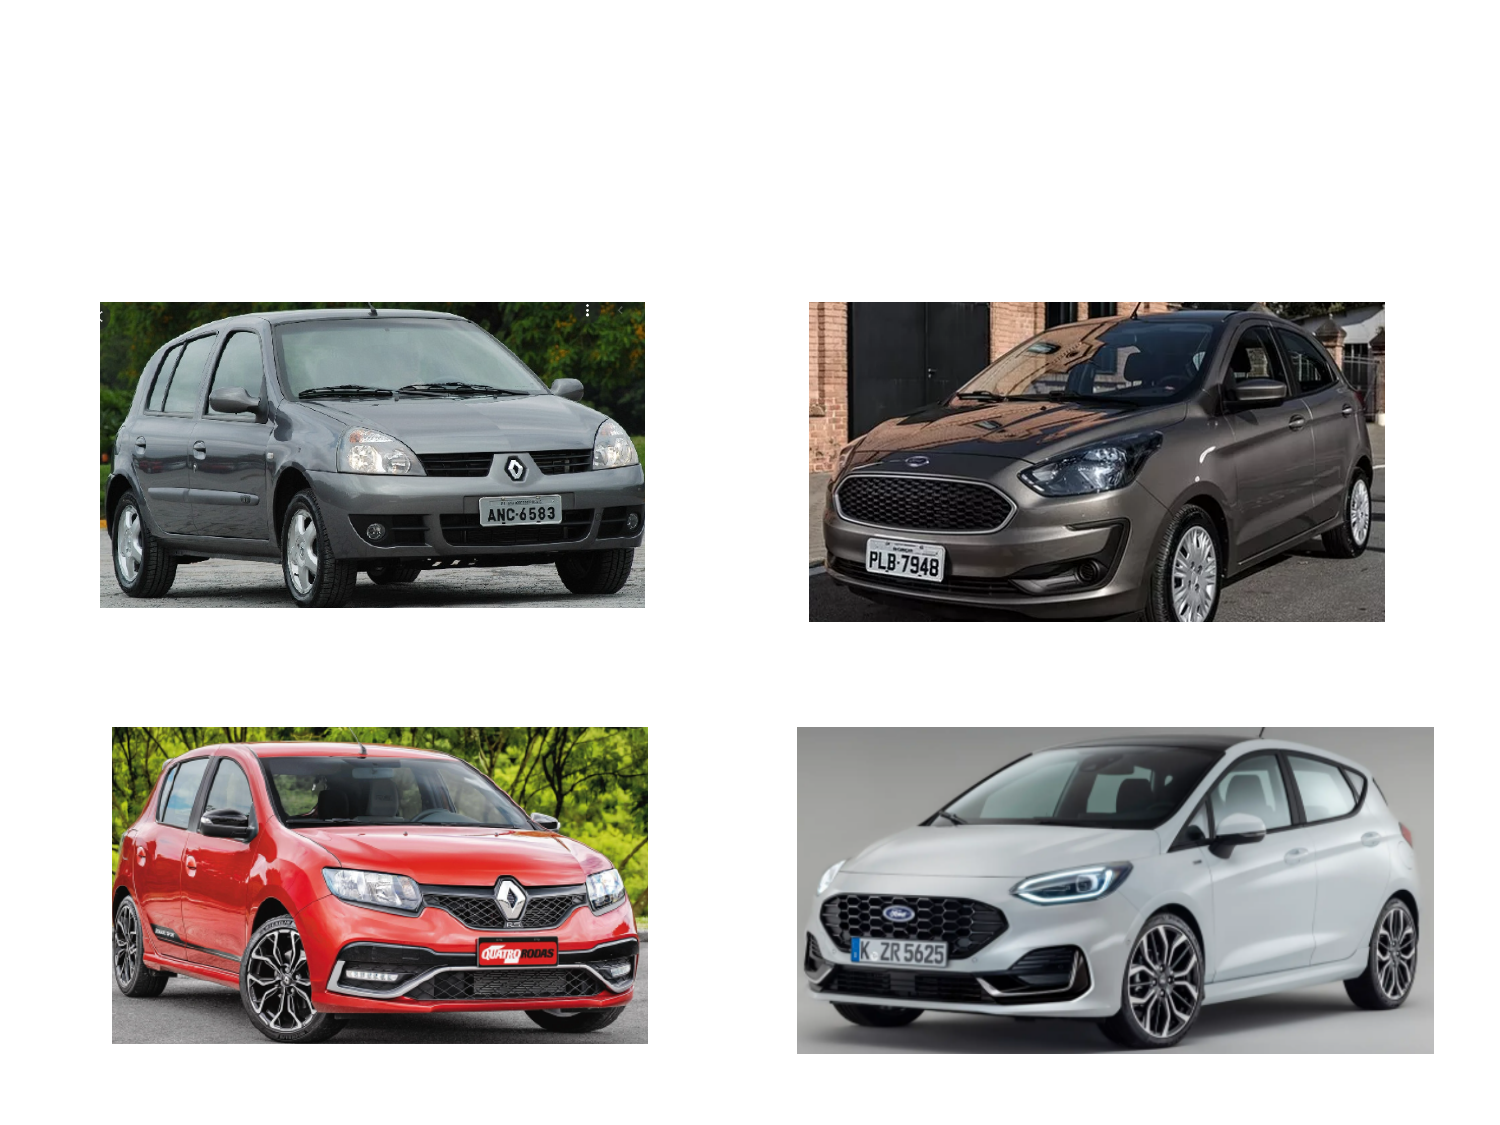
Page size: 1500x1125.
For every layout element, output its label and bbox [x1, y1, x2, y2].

picture [808, 302, 1386, 622]
picture [111, 727, 648, 1044]
picture [796, 727, 1435, 1055]
picture [100, 302, 645, 608]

__EXERCISE DESCRIPTION__
Exact copies of the line with "For every layout" and of every later line in the entries make up the whole answer.

__TASK SOLUTION__
For every layout element, output its label and bbox [x1, y1, x2, y2].

picture [808, 302, 1386, 622]
picture [111, 727, 648, 1044]
picture [796, 727, 1435, 1055]
picture [100, 302, 645, 608]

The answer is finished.